Today, the New York Times published a piece about the Dartmouth research that is raising eyebrows– in part because there are so many factual mistakes in the story, in part because the tone is so personal.
“It sounds as if it were written by someone’s ex-spouse,” a source who is very familiar with Dartmouth’s work told me in a phone conversation earlier today.
“Harris and Abelson were determined to write a story that would ‘take down Dartmouth,’” confides a second source in Washington who spoke with the Times reporters.

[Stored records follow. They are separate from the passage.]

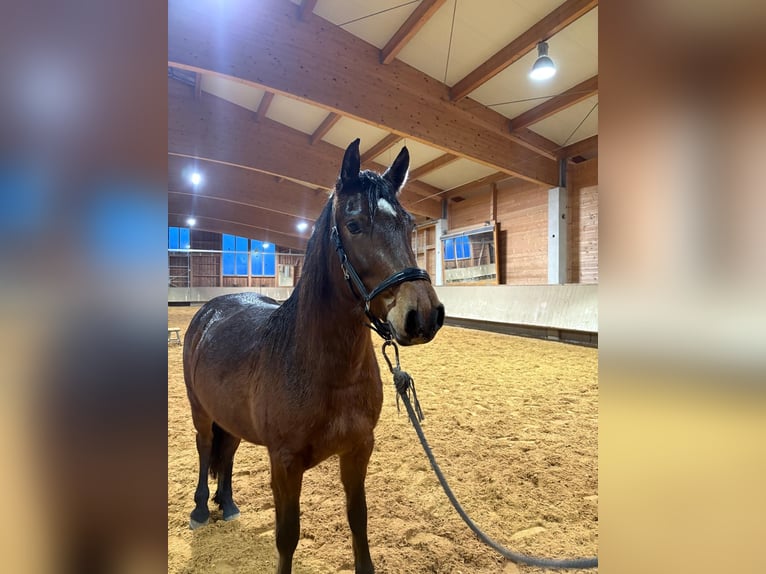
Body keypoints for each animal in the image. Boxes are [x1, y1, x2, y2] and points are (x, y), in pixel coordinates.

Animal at [183, 139, 445, 574]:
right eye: (354, 225)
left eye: (409, 225)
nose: (423, 314)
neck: (325, 370)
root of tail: (210, 310)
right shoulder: (285, 464)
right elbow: (287, 535)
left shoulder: (358, 450)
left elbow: (359, 520)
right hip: (201, 411)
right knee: (206, 450)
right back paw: (202, 509)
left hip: (230, 417)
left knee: (228, 451)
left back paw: (229, 504)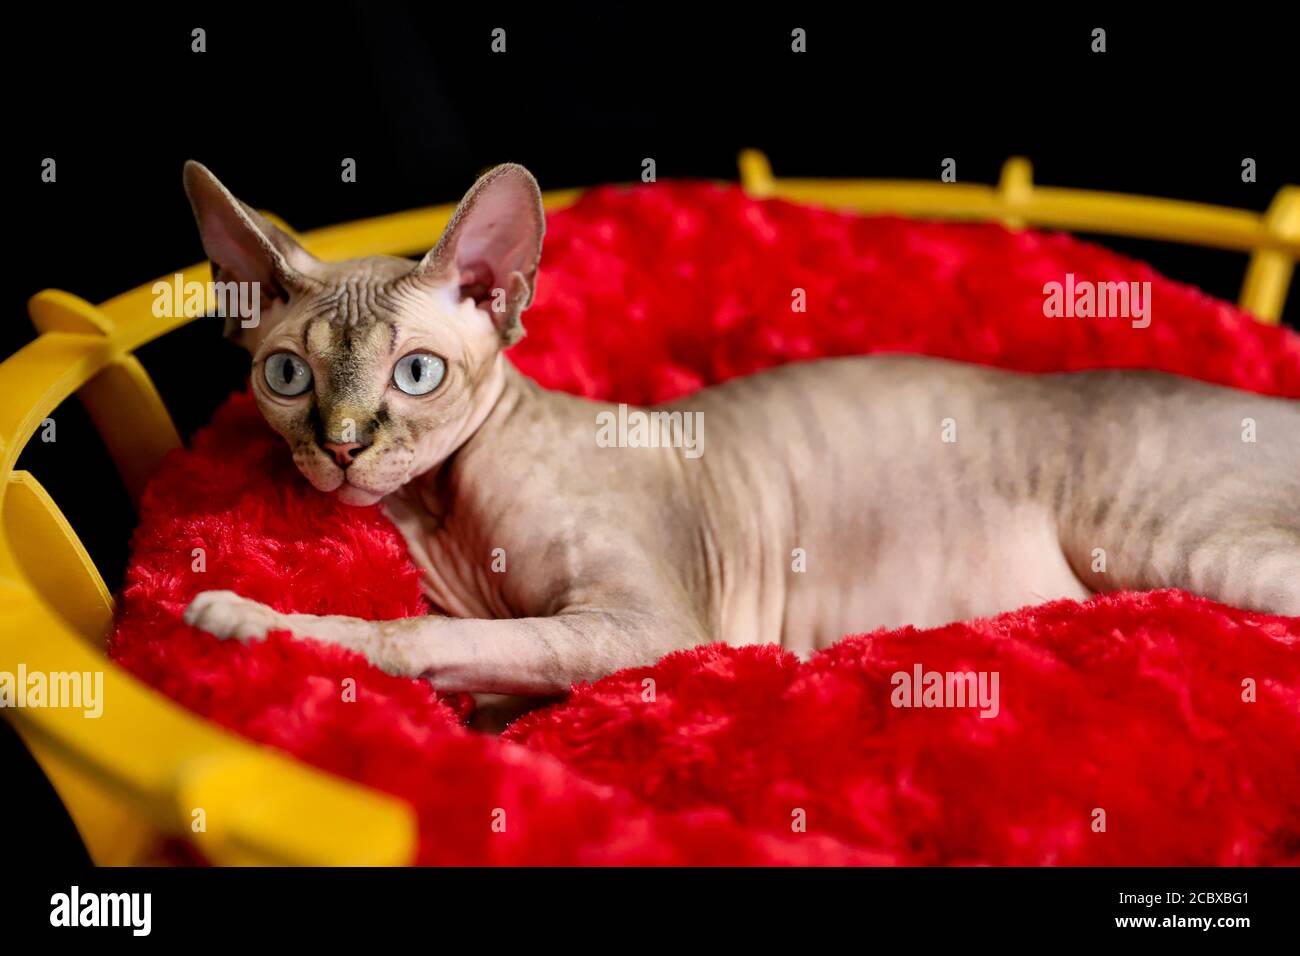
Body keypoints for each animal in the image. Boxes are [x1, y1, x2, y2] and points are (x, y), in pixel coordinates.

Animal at [180, 160, 1300, 723]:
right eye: (288, 375)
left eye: (416, 372)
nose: (342, 446)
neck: (444, 513)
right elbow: (474, 665)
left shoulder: (649, 628)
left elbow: (415, 636)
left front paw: (251, 619)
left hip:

This is the second critical piece that Times’ reporter Gardiner
Harris has written about Dartmouth’s highly-respected work in just four
months. I wrote about the first story here
noting that the article “garbled the facts” about the research, and
quoted Dr. Elliott Fisher, the senior researcher, out of context.
Others quoted in today’s story indicate that the Times’ piece distorted what they said:
“Every word is clearly accurate, but the implication is wrong,” says
David Cutler, a Harvard economist health care policy expert who has
advised President Obama on healthcare.
Dr. Harlan M. Krumholz, a professor of medicine and health policy
expert at Yale also was quoted as if he doubted the basic thrust of
Dartmouth’s work. The Times’ reporters used just one line
from his interview: “It may be that some places that are spending more
are actually getting better results.”
Today, Krumholz explained:
“What I spent most of the interview trying to convey is that a lot of
the back and forth [about bits and pieces of Dartmouth’s data ] is
inside baseball stuff – and we are all working hard to figure out how
to gauge costs and value better . But Dartmouth’s work on variation is
pivotal to moving us forward – and we all agree that there is lots of
waste and it is unevenly distributed across the country.